"На перепутье" - читать интересную книгу автора (Волосков Владимир Васильевич)


Художник Ю. Лихачев

ОБИДА


— Вот! — ткнул пальцем Евдокимов в крашеный кусок рельса, вцементированный в скалу. — Это репер. К нему мы будем привязывать створ. Ясно?

Мы с Гошкой беспомощно переглянулись, а потом стали озираться. Уж куда яснее! До реки было почти полкилометра, и мы не имели ни малейшего представления, как это можно «привязать» то место, где мы обычно замеряем расход воды, к этой железяке. То, что Гошка был просвещен не более меня, я понял по его жалобному вопросу:

— А что за штука — репер?

Евдокимов пояснил без предисловий:

— Когда геодезисты производили топографическую съемку этой местности, то в различных местах соорудили вот такие репера, то есть особые знаки, у которых точно известна их высотная отметка — высота над уровнем моря. Вот отметка этого репера триста двенадцать метров. Ясно?

— ?

Евдокимов досадливо поморщился.

— Геодезисты специально соорудили этот знак и отметили его на карте. Высота его над уровнем моря ровно триста двенадцать метров. Ясно?

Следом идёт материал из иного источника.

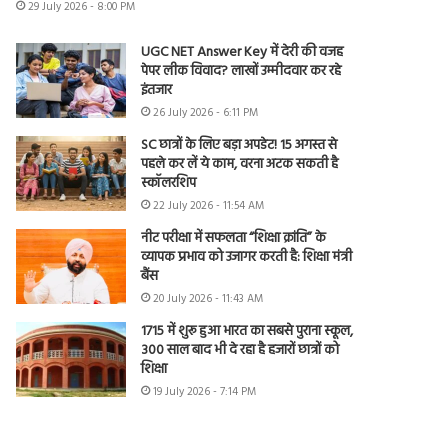
29 July 2026 - 8:00 PM
UGC NET Answer Key में देरी की वजह
पेपर लीक विवाद? लाखों उम्मीदवार कर रहे
इंतजार
26 July 2026 - 6:11 PM
SC छात्रों के लिए बड़ा अपडेट! 15 अगस्त से
पहले कर लें ये काम, वरना अटक सकती है
स्कॉलरशिप
22 July 2026 - 11:54 AM
नीट परीक्षा में सफलता “शिक्षा क्रांति” के
व्यापक प्रभाव को उजागर करती है: शिक्षा मंत्री
बैंस
20 July 2026 - 11:43 AM
1715 में शुरू हुआ भारत का सबसे पुराना स्कूल,
300 साल बाद भी दे रहा है हजारों छात्रों को
शिक्षा
19 July 2026 - 7:14 PM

— Ясно, — подумав, сказал Гошка, а я промолчал, хотя мне хотелось задать сразу кучу вопросов.

Дядя Егор невозмутимо закуривал, положив кисет на столь почтенный кусок железа.

Стрельнув по нашим лицам быстрым взглядом маленьких глаз, Евдокимов вдруг пояснил:

— По всей стране, там, где проводятся топографические работы, геодезисты устанавливают по определенной системе топографические знаки. Вот такие высотные репера и триангуляционные вышки для угломерной съемки местности. Видели в поле или в лесу вышки?

— Ага… — оживился Гошка.

— Вот это и есть геодезические триангуляционные пункты.

— А для чего они? — опередил меня Гошка.

— Видите ли… Топографы знают, что в любом районе рано или поздно будут что-то строить, прокладывать дороги, проводить геологические поиски… И тогда их знаки будут крайне необходимы строителям и изыскателям. Вот, к примеру, наши буровики сейчас бурят на руду. В долине до пласта боксита всего глубины-то пятьдесят-сто метров, а на горе бурят скважины уже на глубину двести пятьдесят-триста метров. Как же расположена рудная залежь по отношению к поверхности земли? Ведь надо от чего-то танцевать. Надо знать, на сколько гора возвышается над долиной, на сколько одна гора выше другой, да и сама долина очень неровна, имеет уклон. Вот благодаря этим топографическим знакам мы и сможем знать высотную отметку и координаты каждой скважины. Когда составляем геологические карты и разрезы, мы составляем их в абсолютных отметках, то есть в метрах над уровнем моря.

Вот у нас тут горы. Одна скважина глубиной сто метров, другая — триста, а на картах, по отношению к уровню моря, наше месторождение оказывается очень пологозалегающим. Как на блюдечке! — Евдокимов сложил пальцы так, как держат блюдце старушки, и хитро сощурился. — Вот этот репер. Он на триста двенадцать метров выше уровня моря, а вершина вон той горы имеет отметку 556. — Он указал на гору. — Следовательно, она возвышается над нами на двести сорок четыре метра. Ясно?

Мы задрали головы вверх.

— Эта система высотных отметок и помогает нам определить взаимоположение предметов на поверхности и в глубине между собой. Все взаимосвязано, — продолжал Евдокимов. — Все технические проекты и планы всех крупных сооружений составляются во всем мире в абсолютных отметках, то есть в метрах по отношению к уровню моря.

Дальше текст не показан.